The Louvre Abu Dhabi has not confirmed the Saudi prince’s role in its acquisition of the work. Over the last decade, the institution has bought over 600 works for its billion-dollar collection, which spans sculptures from the third millennium BCE to fountain sets from the early Ottoman period, as well as 20th century European paintings.
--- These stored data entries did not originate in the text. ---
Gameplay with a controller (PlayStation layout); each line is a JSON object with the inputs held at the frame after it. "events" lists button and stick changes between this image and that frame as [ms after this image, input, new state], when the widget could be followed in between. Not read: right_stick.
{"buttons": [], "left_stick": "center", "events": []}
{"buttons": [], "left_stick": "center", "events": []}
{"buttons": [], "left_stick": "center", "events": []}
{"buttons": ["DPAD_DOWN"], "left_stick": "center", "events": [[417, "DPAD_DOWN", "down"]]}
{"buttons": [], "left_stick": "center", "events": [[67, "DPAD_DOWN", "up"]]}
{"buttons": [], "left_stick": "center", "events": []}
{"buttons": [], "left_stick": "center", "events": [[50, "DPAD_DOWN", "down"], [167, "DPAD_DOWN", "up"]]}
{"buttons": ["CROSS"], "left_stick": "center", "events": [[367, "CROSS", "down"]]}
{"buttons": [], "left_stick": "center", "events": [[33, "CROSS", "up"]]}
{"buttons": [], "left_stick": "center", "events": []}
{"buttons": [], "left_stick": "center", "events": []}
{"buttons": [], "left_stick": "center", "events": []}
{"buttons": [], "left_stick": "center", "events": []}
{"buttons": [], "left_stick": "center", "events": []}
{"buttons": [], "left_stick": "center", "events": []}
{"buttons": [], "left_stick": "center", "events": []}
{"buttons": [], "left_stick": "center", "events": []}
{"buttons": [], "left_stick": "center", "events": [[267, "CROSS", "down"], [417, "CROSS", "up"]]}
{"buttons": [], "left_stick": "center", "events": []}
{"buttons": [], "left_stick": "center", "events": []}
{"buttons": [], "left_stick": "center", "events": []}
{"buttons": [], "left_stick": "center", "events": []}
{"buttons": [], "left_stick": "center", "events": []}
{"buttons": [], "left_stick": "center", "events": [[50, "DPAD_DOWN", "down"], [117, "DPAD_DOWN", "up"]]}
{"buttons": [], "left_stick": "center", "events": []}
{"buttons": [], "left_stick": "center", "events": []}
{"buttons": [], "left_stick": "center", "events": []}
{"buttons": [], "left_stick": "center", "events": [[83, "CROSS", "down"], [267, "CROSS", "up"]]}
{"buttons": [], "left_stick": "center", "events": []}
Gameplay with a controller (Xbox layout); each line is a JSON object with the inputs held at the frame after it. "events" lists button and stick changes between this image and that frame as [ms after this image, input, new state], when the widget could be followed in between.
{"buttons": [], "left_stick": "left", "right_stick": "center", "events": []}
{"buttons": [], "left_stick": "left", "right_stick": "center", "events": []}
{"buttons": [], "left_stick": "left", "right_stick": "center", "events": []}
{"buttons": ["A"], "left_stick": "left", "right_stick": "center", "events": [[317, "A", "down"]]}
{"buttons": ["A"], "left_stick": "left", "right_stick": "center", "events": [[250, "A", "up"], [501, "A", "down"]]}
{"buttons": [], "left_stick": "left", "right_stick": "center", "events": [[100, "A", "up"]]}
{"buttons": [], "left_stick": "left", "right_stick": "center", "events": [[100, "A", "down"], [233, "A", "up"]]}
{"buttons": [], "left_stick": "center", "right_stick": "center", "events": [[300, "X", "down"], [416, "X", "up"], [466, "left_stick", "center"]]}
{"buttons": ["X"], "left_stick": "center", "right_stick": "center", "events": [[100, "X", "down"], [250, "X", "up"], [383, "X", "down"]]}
At the museum, Salvator Mundi will be joining Leonardo da Vinci’s Portrait de femme, dit La Belle Ferronnière (c. 1490s), which is on loan from the Louvre in Paris. The Louvre Abu Dhabi will be the only museum outside of Europe and the US where visitors can see works by the Renaissance master. Salvator Mundi is also currently the subject of a loan negotiation, led by the Paris arm of the Louvre, which hopes to include the work for a da Vinci exhibition slated to take place in the last quarter of 2019.
In any case—it appears that the public will have access to the “last da Vinci” after all.
Chloe Chu is the associate editor of ArtAsiaPacific.